Selected Papers of #AoIR2017:
The 18th Annual Conference of the Association of Internet Researchers
Tartu, Estonia / 18-21 October 2017
Suggested Citation (APA): Koltsova O., Koltcov S., Nikolenko S., Alexeeva S., Nagornyy O. (2017, October 18-21). Finding and Analyzing Judgements on Ethnicity in the Russian-Kanguage Social Media.
Paper presented at AoIR 2017: The 18th Annual Conference of the Association of Internet Researchers.
Tartu, Estonia: AoIR. Retrieved from http://spir.aoir.org.

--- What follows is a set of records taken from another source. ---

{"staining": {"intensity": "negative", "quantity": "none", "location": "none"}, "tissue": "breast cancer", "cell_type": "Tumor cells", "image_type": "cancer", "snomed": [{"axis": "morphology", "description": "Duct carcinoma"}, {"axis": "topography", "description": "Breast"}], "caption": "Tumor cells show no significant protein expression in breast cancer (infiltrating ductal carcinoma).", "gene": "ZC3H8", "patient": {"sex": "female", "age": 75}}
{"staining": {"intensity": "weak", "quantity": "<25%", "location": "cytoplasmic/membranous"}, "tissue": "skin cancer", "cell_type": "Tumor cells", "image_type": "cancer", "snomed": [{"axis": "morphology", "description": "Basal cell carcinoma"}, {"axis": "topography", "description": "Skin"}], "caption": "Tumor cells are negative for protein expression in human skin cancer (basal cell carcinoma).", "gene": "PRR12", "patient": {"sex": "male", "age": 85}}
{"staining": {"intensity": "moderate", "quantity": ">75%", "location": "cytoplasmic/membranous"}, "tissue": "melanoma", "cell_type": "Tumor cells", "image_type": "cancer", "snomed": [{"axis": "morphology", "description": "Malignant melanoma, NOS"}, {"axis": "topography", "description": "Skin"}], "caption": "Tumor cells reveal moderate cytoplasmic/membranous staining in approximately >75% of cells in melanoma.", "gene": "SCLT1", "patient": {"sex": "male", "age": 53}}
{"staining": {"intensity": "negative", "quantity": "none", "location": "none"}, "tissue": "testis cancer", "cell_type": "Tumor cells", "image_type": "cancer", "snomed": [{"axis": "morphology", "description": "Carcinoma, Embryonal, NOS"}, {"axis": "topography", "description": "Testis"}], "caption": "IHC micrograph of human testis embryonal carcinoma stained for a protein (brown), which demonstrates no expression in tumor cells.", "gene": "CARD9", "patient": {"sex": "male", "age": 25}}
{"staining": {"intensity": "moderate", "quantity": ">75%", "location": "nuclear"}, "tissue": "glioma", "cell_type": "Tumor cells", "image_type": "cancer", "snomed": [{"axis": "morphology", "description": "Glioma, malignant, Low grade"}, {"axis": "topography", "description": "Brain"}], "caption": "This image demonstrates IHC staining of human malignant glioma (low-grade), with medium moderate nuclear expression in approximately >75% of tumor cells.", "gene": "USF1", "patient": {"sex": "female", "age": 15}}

FINDING AND ANALYZING JUDGEMENTS ON ETHNICITY IN THE RUSSIAN-LANGUAGE SOCIAL MEDIA
Olessia Koltsova
National University Higher School of Economics
Sergei Koltcov
National University Higher School of Economics
Sergey Nikolenko
Steklov Mathematical Institute, Russian Academy of Sciences National University Higher School of Economics
Svetlana Alexeeva
St.Petersburg State University
National University Higher School of Economics
Oleg Nagornyy
National University Higher School of Economics
Introduction
The ability of social media to rapidly disseminate judgements on ethnicity to wide publics and to influence offline inter-ethnic conflict (Chan et al. 2015) creates demand for the methods of monitoring of ethnicity-related online content, in particular for instruments of its automatic mining from large data collections (Burnap & Williams 2015).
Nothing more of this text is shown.